Her first book in 2009 Sweet Bags: an Investigation into 16th and 17th Century needlework is filled with photos of the 35 bags she surveyed. Many of the bags are not in great shape which helps us understand the underlying structure, stitches, and materials of the bags. She was able to photograph insides of bags as well. The cover of the book is the sweet bag which looks modern due to the modern materials, but don't let this keep you from the content of the book. All the elements in the bag are found on various bags including one from the Burrell collection that she shows in the book.

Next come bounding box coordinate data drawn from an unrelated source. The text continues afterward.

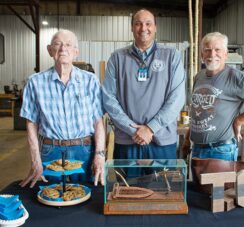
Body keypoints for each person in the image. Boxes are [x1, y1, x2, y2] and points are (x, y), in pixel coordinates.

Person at [20, 29, 106, 187]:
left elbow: (98, 122)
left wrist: (100, 155)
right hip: (50, 150)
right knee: (49, 195)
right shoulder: (35, 82)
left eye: (68, 45)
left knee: (86, 196)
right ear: (50, 50)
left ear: (76, 52)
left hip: (84, 150)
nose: (62, 49)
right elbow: (31, 123)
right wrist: (35, 158)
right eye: (57, 44)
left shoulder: (90, 81)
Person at [102, 9, 185, 161]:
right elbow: (108, 98)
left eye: (148, 24)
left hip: (162, 142)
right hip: (128, 140)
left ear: (155, 27)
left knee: (162, 185)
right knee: (127, 185)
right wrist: (132, 129)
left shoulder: (172, 56)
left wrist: (151, 128)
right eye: (138, 24)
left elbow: (177, 98)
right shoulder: (117, 58)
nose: (143, 28)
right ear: (132, 28)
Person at [182, 32, 244, 161]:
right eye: (207, 50)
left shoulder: (237, 77)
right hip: (197, 149)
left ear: (225, 54)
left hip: (220, 151)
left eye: (217, 50)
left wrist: (239, 121)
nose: (212, 54)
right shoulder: (199, 76)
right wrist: (187, 139)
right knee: (198, 182)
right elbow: (197, 112)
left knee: (219, 182)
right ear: (202, 55)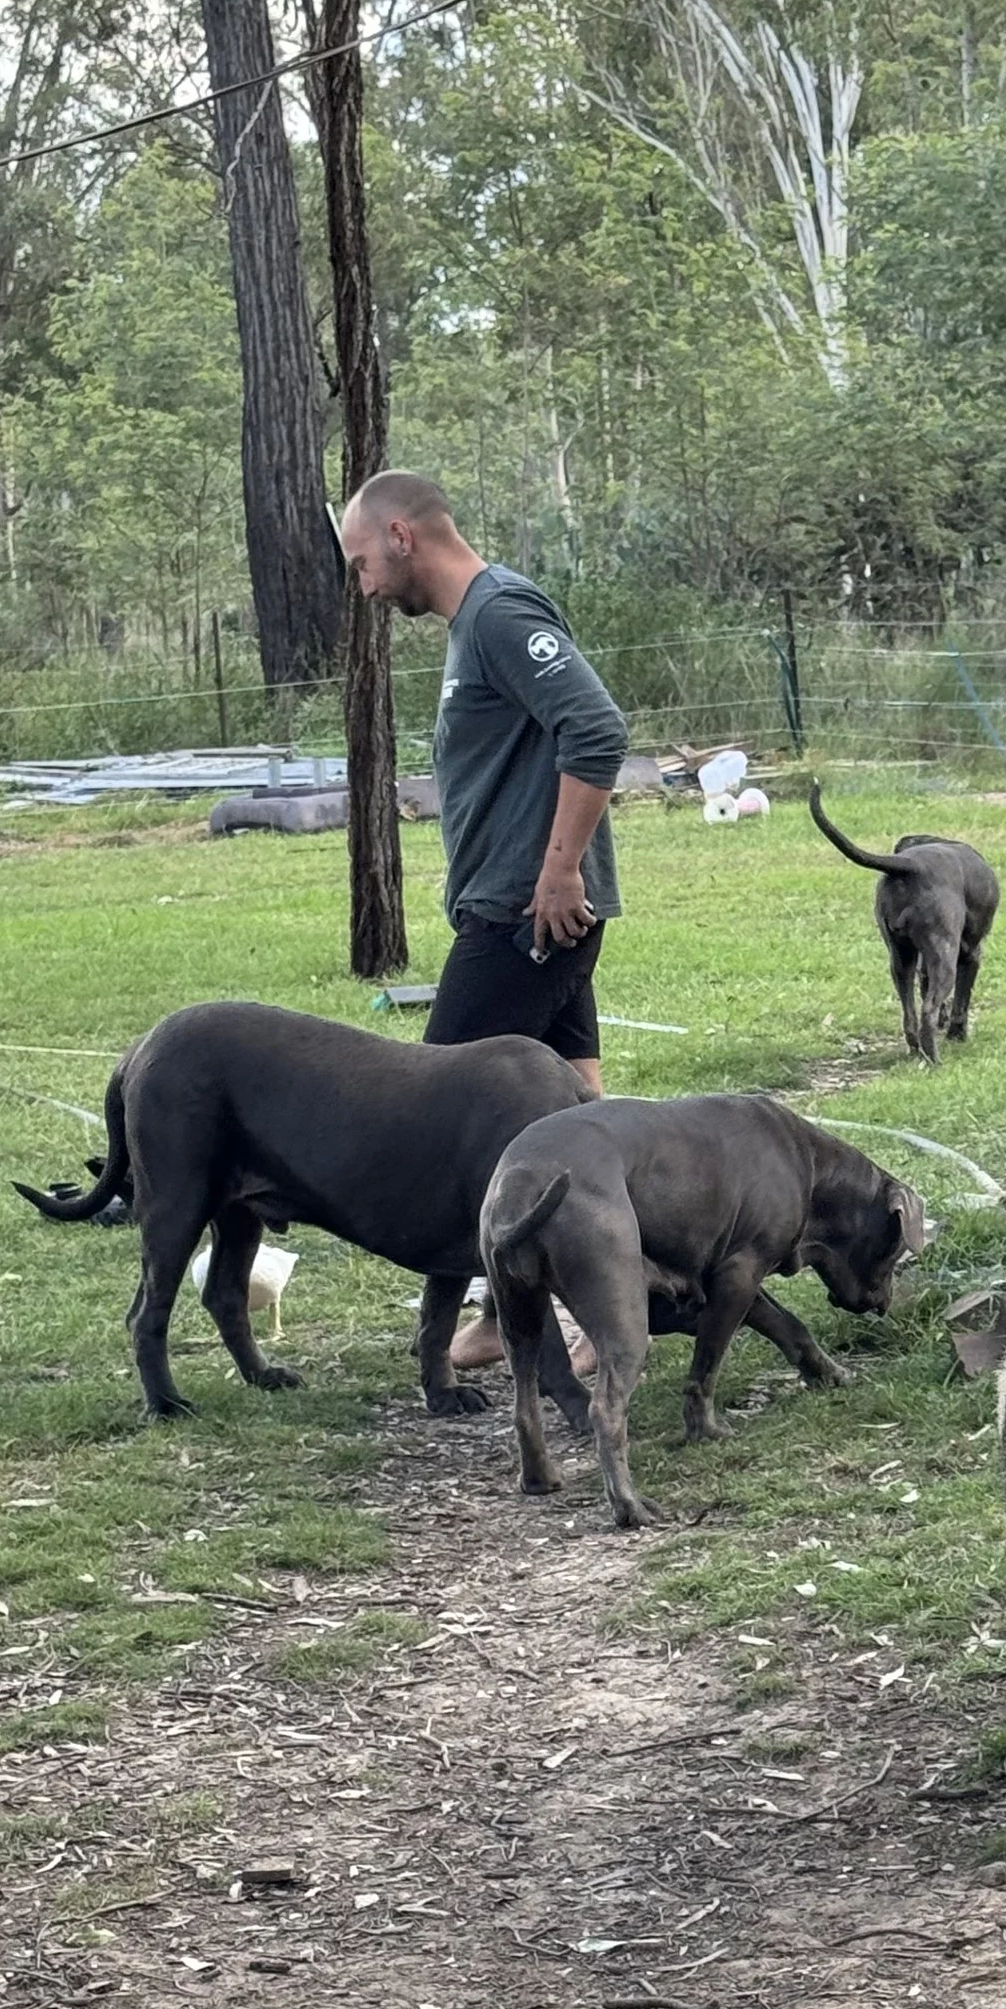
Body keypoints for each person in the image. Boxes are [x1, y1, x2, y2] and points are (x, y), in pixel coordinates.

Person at [337, 469, 628, 1363]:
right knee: (576, 1115)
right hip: (525, 910)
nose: (364, 588)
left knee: (444, 1115)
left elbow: (597, 728)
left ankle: (515, 1313)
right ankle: (606, 1301)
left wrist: (557, 870)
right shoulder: (477, 626)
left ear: (400, 534)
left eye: (360, 565)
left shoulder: (499, 613)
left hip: (526, 915)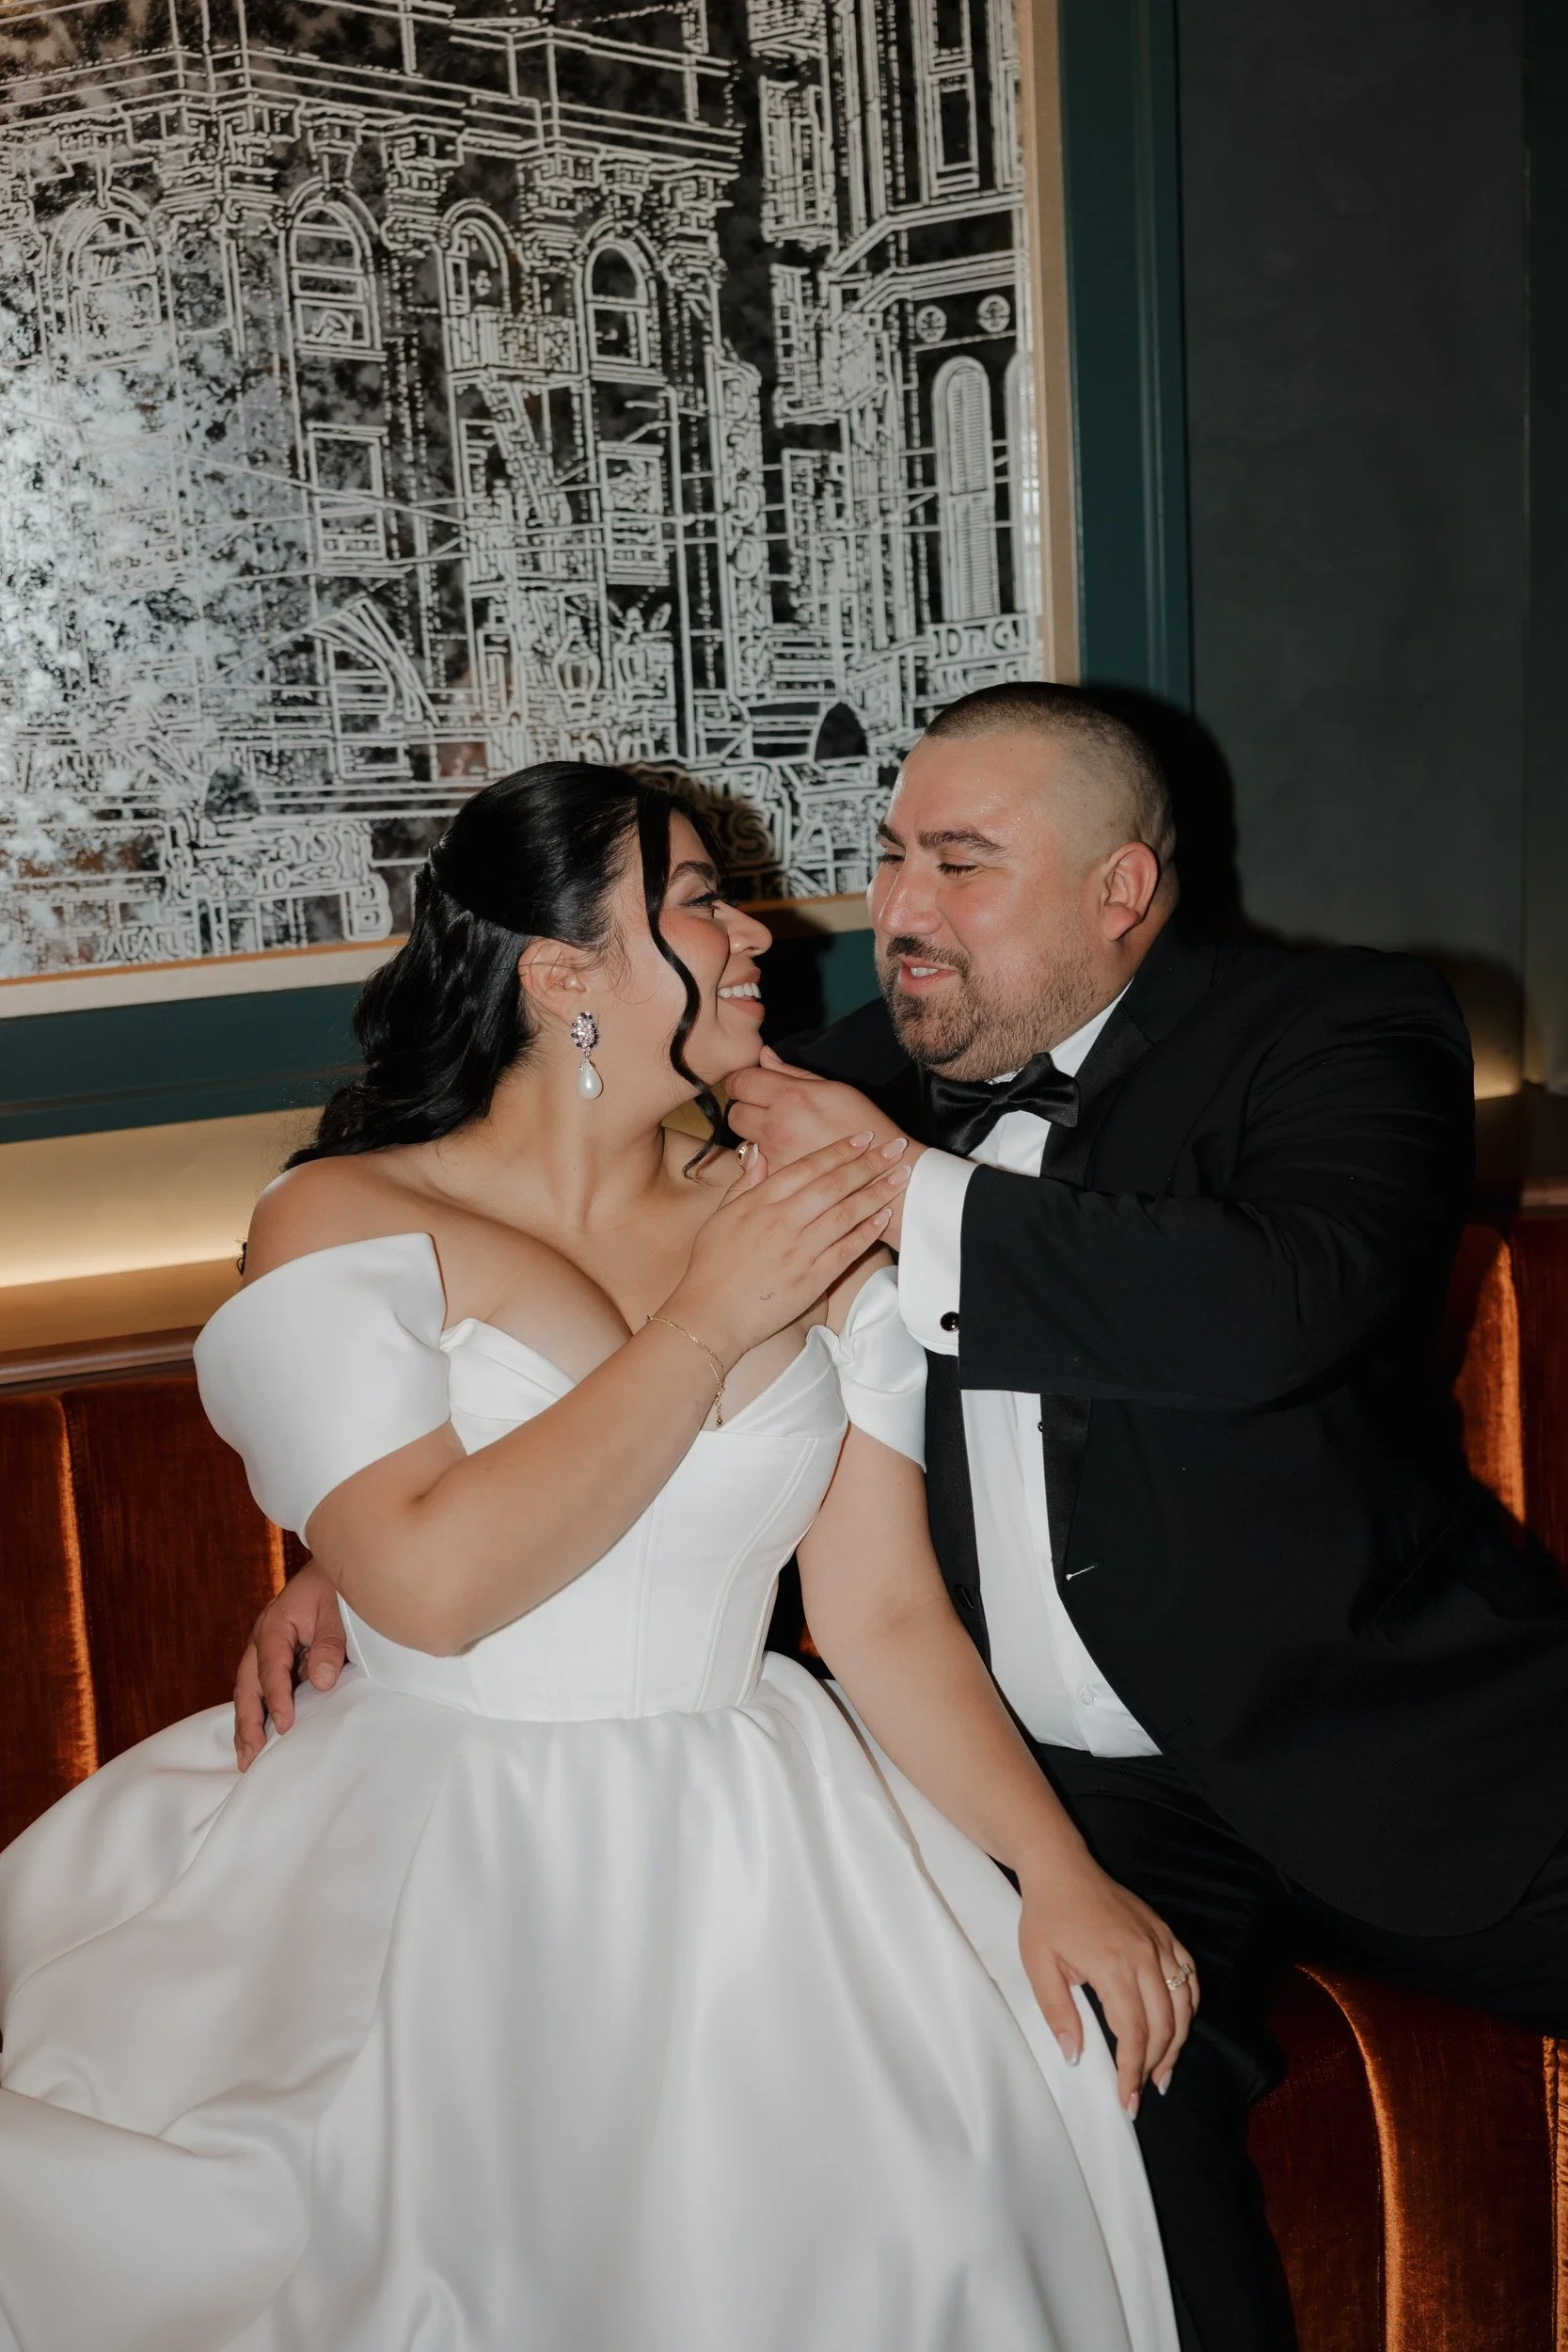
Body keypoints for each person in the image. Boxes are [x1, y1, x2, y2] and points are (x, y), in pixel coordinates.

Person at [0, 762, 1183, 2352]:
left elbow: (881, 1612)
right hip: (433, 1839)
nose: (757, 930)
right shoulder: (345, 1219)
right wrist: (706, 1323)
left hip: (762, 1833)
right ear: (561, 975)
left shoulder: (803, 1202)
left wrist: (1058, 1875)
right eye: (698, 899)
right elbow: (427, 1584)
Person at [712, 681, 1568, 2352]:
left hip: (1395, 1724)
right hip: (1070, 1803)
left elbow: (1272, 1311)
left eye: (962, 863)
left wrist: (899, 1190)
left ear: (1121, 890)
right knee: (1079, 2130)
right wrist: (362, 1511)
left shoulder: (1339, 1029)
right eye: (890, 858)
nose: (894, 912)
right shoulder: (835, 1079)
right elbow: (498, 1174)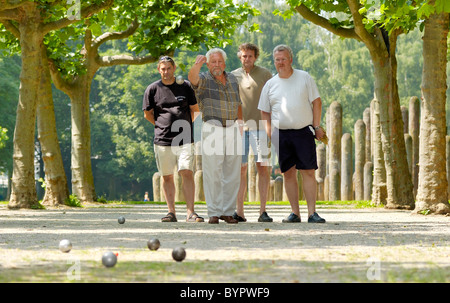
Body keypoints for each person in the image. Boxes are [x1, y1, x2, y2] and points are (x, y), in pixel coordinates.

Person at [258, 44, 326, 223]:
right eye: (277, 60)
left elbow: (317, 102)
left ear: (291, 60)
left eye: (283, 59)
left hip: (304, 131)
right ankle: (295, 213)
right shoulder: (270, 84)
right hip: (281, 134)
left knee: (308, 172)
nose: (280, 63)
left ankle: (312, 213)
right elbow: (264, 110)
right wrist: (269, 131)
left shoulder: (304, 77)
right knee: (287, 173)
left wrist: (317, 126)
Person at [142, 55, 204, 223]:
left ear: (174, 68)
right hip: (162, 139)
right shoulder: (152, 89)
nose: (166, 72)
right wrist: (161, 125)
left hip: (184, 138)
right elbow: (148, 113)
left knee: (186, 172)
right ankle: (171, 212)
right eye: (163, 69)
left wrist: (185, 125)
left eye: (169, 68)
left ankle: (191, 212)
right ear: (158, 70)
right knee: (167, 176)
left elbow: (195, 110)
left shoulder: (185, 87)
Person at [188, 48, 243, 224]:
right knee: (213, 172)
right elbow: (192, 79)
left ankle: (227, 211)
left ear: (224, 63)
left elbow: (238, 104)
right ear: (208, 64)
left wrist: (240, 126)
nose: (216, 65)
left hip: (233, 127)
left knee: (232, 173)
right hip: (212, 127)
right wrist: (197, 65)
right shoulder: (204, 78)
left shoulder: (233, 79)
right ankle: (214, 211)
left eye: (219, 62)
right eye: (213, 62)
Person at [231, 43, 273, 223]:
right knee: (240, 170)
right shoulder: (232, 76)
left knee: (263, 168)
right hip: (239, 128)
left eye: (249, 56)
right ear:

Jacqui's second book Elizabethan Stitches A Guide to Historic English Needlework again gives us wonderful detailed photographs to study. Unfortunately not all the items she mentions as case studies are included. Much of this book is like reverse engineering - you start with what exists and then try to figure out how it was made to happen. Some of this is deduced from holes in the fabric. Some is from the detailed photos front and back which allowed her to trace the lines. Jacqui has a perfect background for doing this reverse braid engineering and we can all be thankful that she brought out this book to give us insight into stitches that were not documented in either Victorian or modern embroidery books. I look forward to playing with the stitches.

At the beginning, I mentioned that I don't always agree with her conclusions. For me, some of her diagrams are reversed or upside down to the way I tend to work some of the better known stitches. I would suggest trying the stitches her way and then experiment to determine which works best for you.